Available data Block Start
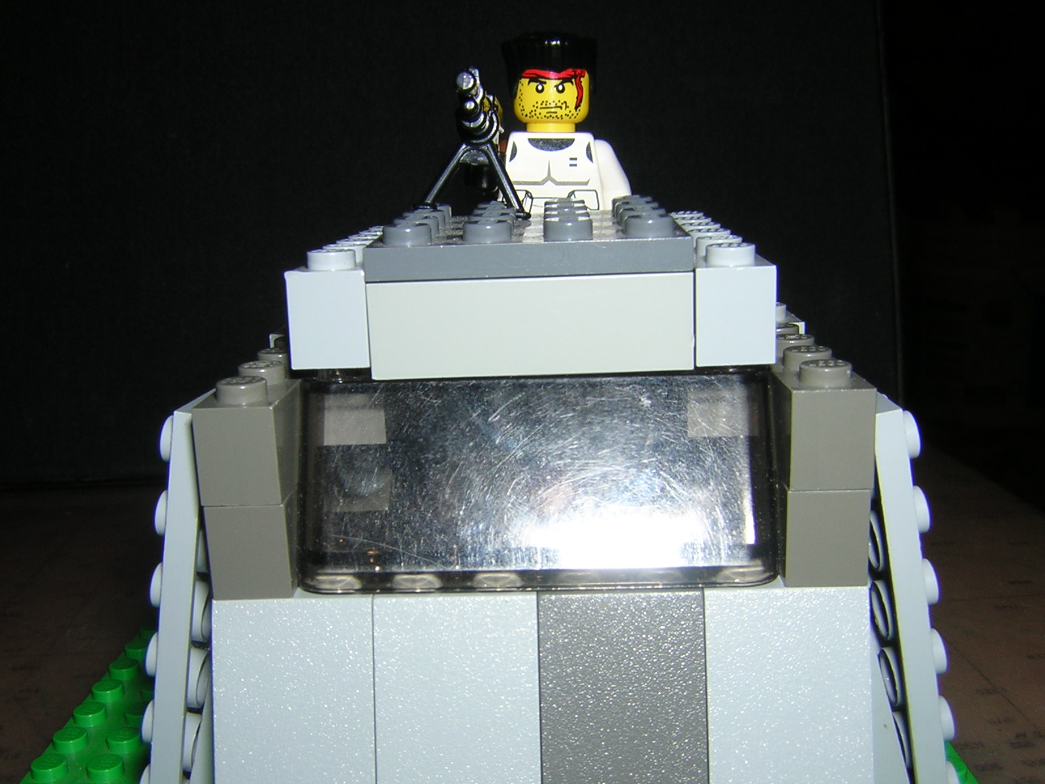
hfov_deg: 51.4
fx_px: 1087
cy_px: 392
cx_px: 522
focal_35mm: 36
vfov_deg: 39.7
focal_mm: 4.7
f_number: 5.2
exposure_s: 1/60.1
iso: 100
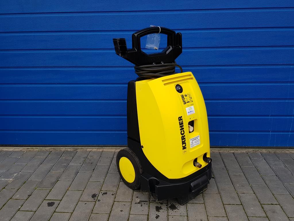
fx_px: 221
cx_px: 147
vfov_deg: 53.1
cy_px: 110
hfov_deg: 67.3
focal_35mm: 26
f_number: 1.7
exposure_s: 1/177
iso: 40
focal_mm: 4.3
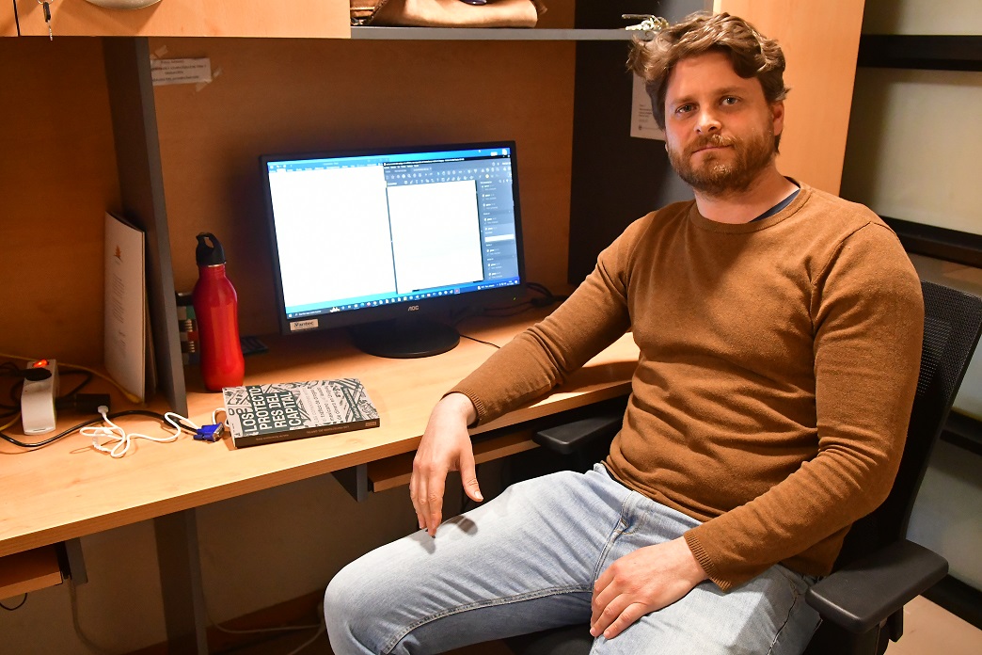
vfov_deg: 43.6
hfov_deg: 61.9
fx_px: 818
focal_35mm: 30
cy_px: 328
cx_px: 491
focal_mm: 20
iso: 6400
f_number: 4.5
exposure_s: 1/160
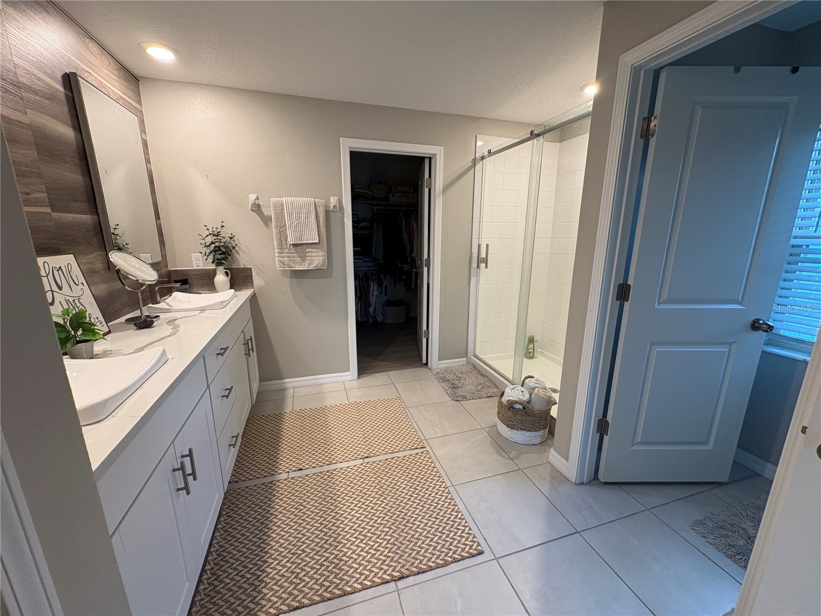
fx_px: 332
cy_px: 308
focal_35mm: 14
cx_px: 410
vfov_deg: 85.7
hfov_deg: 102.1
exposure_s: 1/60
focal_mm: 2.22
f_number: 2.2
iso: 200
Available data Block End
What needs to be done:
Your output should consist solely of the lines from the line containing "focal_35mm: 26" through the last line of the entries, verbatim, minus any pictures.

Answer to the exercise:
focal_35mm: 26
f_number: 1.7
exposure_s: 1/177
iso: 40
focal_mm: 4.3
vfov_deg: 43.6
hfov_deg: 61.9
fx_px: 818
focal_35mm: 30
cy_px: 328
cx_px: 491
focal_mm: 20
iso: 6400
f_number: 4.5
exposure_s: 1/160
fx_px: 332
cy_px: 308
focal_35mm: 14
cx_px: 410
vfov_deg: 85.7
hfov_deg: 102.1
exposure_s: 1/60
focal_mm: 2.22
f_number: 2.2
iso: 200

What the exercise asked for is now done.